To offset this problem, we will simply create a threshold for the minimum amount of co-ratings to something reasonable (will depend on the size of the dataset).
Highest similarity score with minimum number of co-ratings
While playing with this method I noticed that no single number for minimum co-ratings is best for each movie. This is because some movies have a lot of co-ratings (>100) while other, less popular movies, will have only a few (<5). To solve this problem, let’s get the maximum number of co-ratings, if this number is less than 100, then use half of that number for the minimum number of co-ratings, else use 50.
First let’s define the target movie. I’ll use one of my favorites: Lord of the Rings: The Fellowship of the Ring (movieId
is 4993 - can find movies in the movies.csv file).
targetMovieId = '4993'
Next let’s count the maximum number of co-ratings for the target movie.
maxPairs = moviePairScores.where(moviePairScores.movieId == targetMovieId) \
.agg({'numPairs': 'max'}) \
.collect()[0]['max(numPairs)']
Now, use half the amount of maximum co-ratings (or 50 if there are enough co-ratings) as the criteria for minimum amount of co-ratings.
minPairs = min(maxPairs / 2, 50)
Finally we can make some recommendations. To do this we will do the following:
- Find our target movie
- Filter by minimum number of co-ratings
- Sort similarity score descending
- Get the movie names for recommended movies
- Select the appropriate columns
- Show the top 10 results
This can all be done with the following code:
targetMovieTitle = movies.where(movies.movieId == targetMovieId).take(1)[0]['title']
print('Top 10 recommendations for movies similar to {0}'.format(targetMovieTitle))
print('*(Minimum of {} co-ratings)'.format(minPairs))
(moviePairScores.where((moviePairScores.movieId == targetMovieId) &
(moviePairScores.numPairs > minPairs))
.orderBy('score', ascending=False)
.join(movies, moviePairScores._movieId == movies.movieId)
.select('title', 'score', 'numPairs')
.show(10, truncate=False))
Which yields the following:
Top 10 recommendations for movies similar to Lord of the Rings: The Fellowship of the Ring, The (2001)
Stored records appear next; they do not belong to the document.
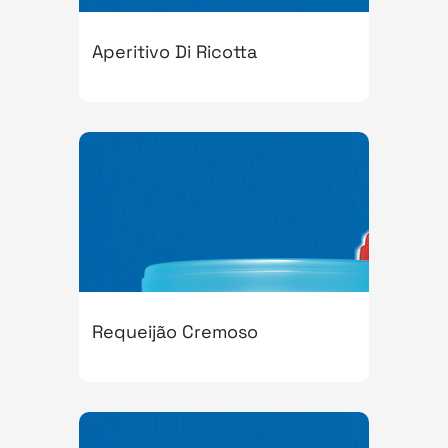
Aperitivo Di Ricotta
Requeijão Cremoso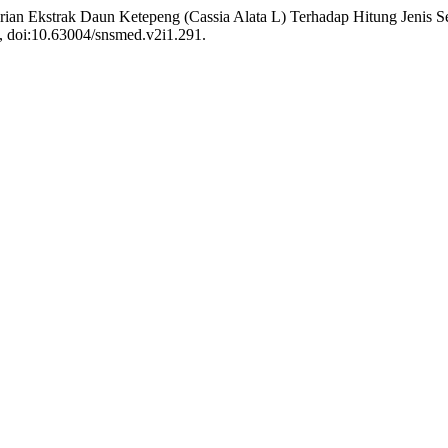
erian Ekstrak Daun Ketepeng (Cassia Alata L) Terhadap Hitung Jenis 
8, doi:10.63004/snsmed.v2i1.291.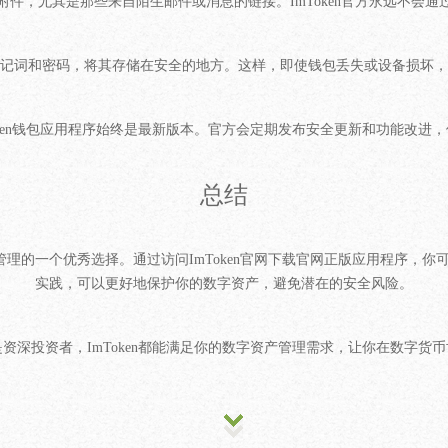
件，尤其是那些来自陌生邮件或消息的链接。ImToken官方永远不会
记词和密码，将其存储在安全的地方。这样，即使钱包丢失或设备损坏，
oken钱包应用程序始终是最新版本。官方会定期发布安全更新和功能改进
总结
产管理的一个优秀选择。通过访问ImToken官网下载官网正版应用程序
实践，可以更好地保护你的数字资产，避免潜在的安全风险。
资深投资者，ImToken都能满足你的数字资产管理需求，让你在数字货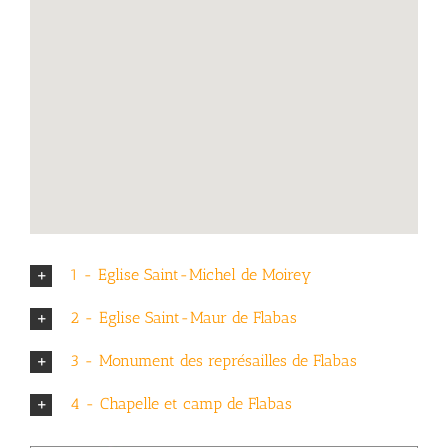
1 - Eglise Saint-Michel de Moirey
2 - Eglise Saint-Maur de Flabas
3 - Monument des représailles de Flabas
4 - Chapelle et camp de Flabas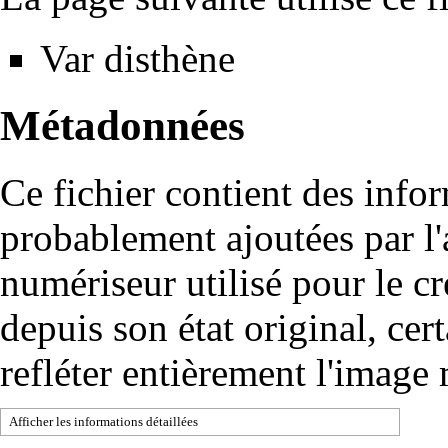
Var disthène
Métadonnées
Ce fichier contient des info
probablement ajoutées par l
numériseur utilisé pour le cré
depuis son état original, cer
refléter entièrement l'image
Afficher les informations détaillées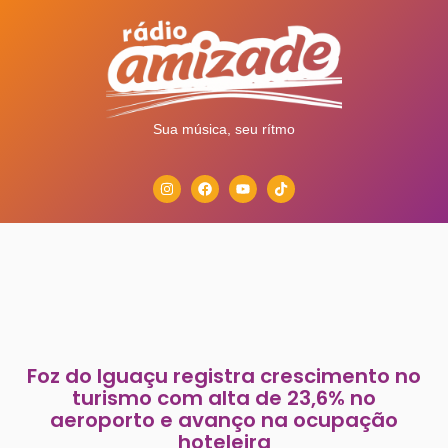
Sua música, seu rítmo
Foz do Iguaçu registra crescimento no
turismo com alta de 23,6% no
aeroporto e avanço na ocupação
hoteleira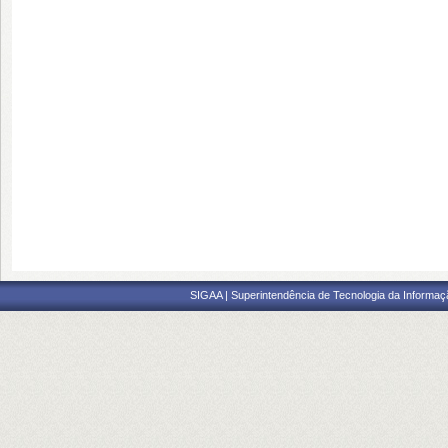
SIGAA | Superintendência de Tecnologia da Informaçã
*(Minimum of 50 co-ratings)
+-----------------------------------------------------+------------------+--------+
|title |score |numPairs|
+-----------------------------------------------------+------------------+--------+
|Lord of the Rings: The Two Towers, The (2002) |0.9939514148959071|167 |
|Lord of the Rings: The Return of the King, The (2003)|0.9914685171423369|158 |
|Bourne Supremacy, The (2004) |0.9729205118380677|59 |
|Iron Man (2008) |0.9714442438447828|59 |
|Dark Knight, The (2008) |0.9705993663966352|85 |
|Bourne Identity, The (2002) |0.9686937646122408|77 |
|Spider-Man 2 (2004) |0.9670779665557494|69 |
|Batman Begins (2005) |0.9654948276833364|88 |
|X2: X-Men United (2003) |0.9649870759187059|65 |
|Spider-Man (2002) |0.9643662606670581|108 |
+-----------------------------------------------------+------------------+--------+
only showing top 10 rows
These results are pretty good! The other two Lord of the Rings movies have the highest similarities which is expected. The rest are action/adventure blockbusters with most of them, besides the Bourne series, residing in the superhero realm.
Conclusion
This recommendation system works best when there are a lot of ratings for the target movie. With very few ratings, the chance of getting co-ratings becomes very small and the results are not very reasonable. For instance, the top recommendation for Friday the 13th Part 3: 3D is Airplane II: The Sequel with a cosine similarity score of 1 out of 3 co-ratings.
To continue playing with this recommendation system, it might be beneficial to download the entire dataset which consists of 26 million ratings as opposed to the 100 thousand for the small dataset used for this study.